An estimated 13,000 cases of AML will be diagnosed in the United States this year, and some 8,800 will die of the disease. It occurs most often among those age 60 or older and becomes more difficult to treat as patients age. According to the American Cancer Society, the five-year survival rate for AML is 21 percent.
Despite advances in the genetic understanding of many cancers, scientists have learned very little about the genetic basis of AML. "After years of genetic studies of AML looking at genes of interest, we were getting no closer to uncovering the molecular underpinnings of the disease," Ley says. "We felt that with new genome sequencing technology, now was the time to take a whole-genome approach."
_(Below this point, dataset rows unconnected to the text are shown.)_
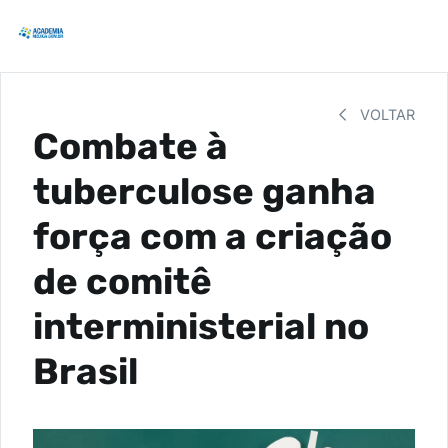
VOLTAR
Combate à
tuberculose ganha
força com a criação
de comitê
interministerial no
Brasil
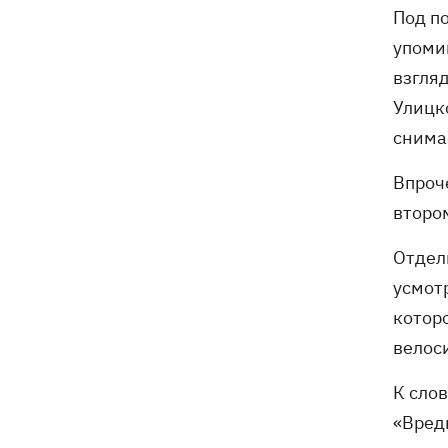
Под по
упоми
взгля
Улицк
снимае
Впроче
втором
Отдел
усмот
которо
велос
К слов
«Вред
Based on genetic testing with traditional methods at the study's outset, the patient was known to have two mutations that are common among AML patients, an indicator she had a typical subtype of the disease, and one of the many reasons why her genome was selected for sequencing.
The researchers sequenced the patient's full genome, meaning DNA from both sets of chromosomes, using genetic material obtained from a skin sample. This gave the scientists a reference DNA sequence to which they could compare genetic alterations in the patient's tumor cells, taken from a bone marrow sample that was comprised only of tumor cells. Both samples were obtained before the patient received cancer treatment, which can further damage DNA.
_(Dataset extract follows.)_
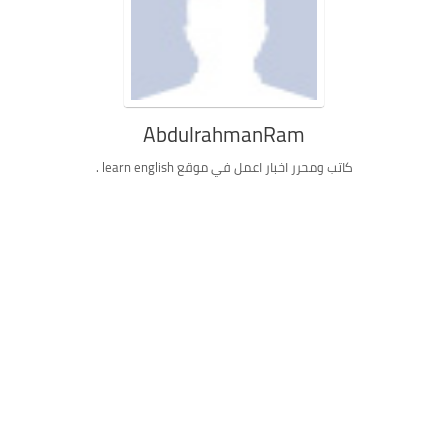
AbdulrahmanRam
كاتب ومحرر اخبار اعمل في موقع learn english .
The scientists then looked for genetic differences - points of single base changes in the DNA - in the patient's tumor genome compared with her normal genome. Of the nearly 2.7 million single nucleotide variants in the patient's tumor genome, almost 98 percent also were detected in DNA from the patient's skin sample, thus narrowing the number of variants that required further study to about 60,000.
Using sophisticated software and analytical tools, some of which the researchers developed specifically for this project, they identified the 10 mutations (including the two previously known genetic mutations that are common to her leukemia subtype but do not directly cause the disease) by looking for single base DNA changes that altered the instructions for making proteins.
Of the eight novel mutations discovered, three were found in genes that normally act to suppress tumor growth. One of these mutations is in the PTPRT tyrosine phosphatase gene, which is frequently altered in colon cancer.